Exercise objective: Reproduce every line of the items below character for character, keeping each line in its original order.
--- Available records ---
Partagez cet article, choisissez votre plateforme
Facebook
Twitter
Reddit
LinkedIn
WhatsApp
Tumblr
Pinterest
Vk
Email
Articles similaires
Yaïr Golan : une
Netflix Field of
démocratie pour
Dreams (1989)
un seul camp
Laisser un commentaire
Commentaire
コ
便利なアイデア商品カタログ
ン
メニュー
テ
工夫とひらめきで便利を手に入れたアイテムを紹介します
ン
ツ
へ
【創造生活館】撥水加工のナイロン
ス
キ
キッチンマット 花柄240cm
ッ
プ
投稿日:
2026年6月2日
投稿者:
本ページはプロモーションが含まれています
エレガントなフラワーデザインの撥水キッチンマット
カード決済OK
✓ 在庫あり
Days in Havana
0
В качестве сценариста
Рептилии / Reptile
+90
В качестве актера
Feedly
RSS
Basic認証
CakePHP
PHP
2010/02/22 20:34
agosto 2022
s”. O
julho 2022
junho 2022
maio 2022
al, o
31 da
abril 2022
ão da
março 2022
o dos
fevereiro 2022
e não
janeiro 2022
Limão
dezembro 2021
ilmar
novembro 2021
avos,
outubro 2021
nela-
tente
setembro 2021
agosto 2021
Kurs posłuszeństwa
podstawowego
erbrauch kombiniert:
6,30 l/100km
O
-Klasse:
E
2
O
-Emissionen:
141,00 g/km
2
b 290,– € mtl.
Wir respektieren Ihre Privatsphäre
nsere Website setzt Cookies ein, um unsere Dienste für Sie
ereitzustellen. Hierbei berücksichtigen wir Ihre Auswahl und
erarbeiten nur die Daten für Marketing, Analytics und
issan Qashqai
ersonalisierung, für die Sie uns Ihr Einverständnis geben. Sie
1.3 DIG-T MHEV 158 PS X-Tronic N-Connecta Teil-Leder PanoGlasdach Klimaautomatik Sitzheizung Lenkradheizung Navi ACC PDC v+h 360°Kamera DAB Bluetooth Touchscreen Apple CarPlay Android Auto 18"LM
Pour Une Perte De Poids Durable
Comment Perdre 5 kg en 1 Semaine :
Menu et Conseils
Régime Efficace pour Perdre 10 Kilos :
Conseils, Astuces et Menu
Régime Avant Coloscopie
---
Reply:
Partagez cet article, choisissez votre plateforme
Facebook
Twitter
Reddit
LinkedIn
WhatsApp
Tumblr
Pinterest
Vk
Email
Articles similaires
Yaïr Golan : une
Netflix Field of
démocratie pour
Dreams (1989)
un seul camp
Laisser un commentaire
Commentaire
コ
便利なアイデア商品カタログ
ン
メニュー
テ
工夫とひらめきで便利を手に入れたアイテムを紹介します
ン
ツ
へ
【創造生活館】撥水加工のナイロン
ス
キ
キッチンマット 花柄240cm
ッ
プ
投稿日:
2026年6月2日
投稿者:
本ページはプロモーションが含まれています
エレガントなフラワーデザインの撥水キッチンマット
カード決済OK
✓ 在庫あり
Days in Havana
0
В качестве сценариста
Рептилии / Reptile
+90
В качестве актера
Feedly
RSS
Basic認証
CakePHP
PHP
2010/02/22 20:34
agosto 2022
s”. O
julho 2022
junho 2022
maio 2022
al, o
31 da
abril 2022
ão da
março 2022
o dos
fevereiro 2022
e não
janeiro 2022
Limão
dezembro 2021
ilmar
novembro 2021
avos,
outubro 2021
nela-
tente
setembro 2021
agosto 2021
Kurs posłuszeństwa
podstawowego
erbrauch kombiniert:
6,30 l/100km
O
-Klasse:
E
2
O
-Emissionen:
141,00 g/km
2
b 290,– € mtl.
Wir respektieren Ihre Privatsphäre
nsere Website setzt Cookies ein, um unsere Dienste für Sie
ereitzustellen. Hierbei berücksichtigen wir Ihre Auswahl und
erarbeiten nur die Daten für Marketing, Analytics und
issan Qashqai
ersonalisierung, für die Sie uns Ihr Einverständnis geben. Sie
1.3 DIG-T MHEV 158 PS X-Tronic N-Connecta Teil-Leder PanoGlasdach Klimaautomatik Sitzheizung Lenkradheizung Navi ACC PDC v+h 360°Kamera DAB Bluetooth Touchscreen Apple CarPlay Android Auto 18"LM
Pour Une Perte De Poids Durable
Comment Perdre 5 kg en 1 Semaine :
Menu et Conseils
Régime Efficace pour Perdre 10 Kilos :
Conseils, Astuces et Menu
Régime Avant Coloscopie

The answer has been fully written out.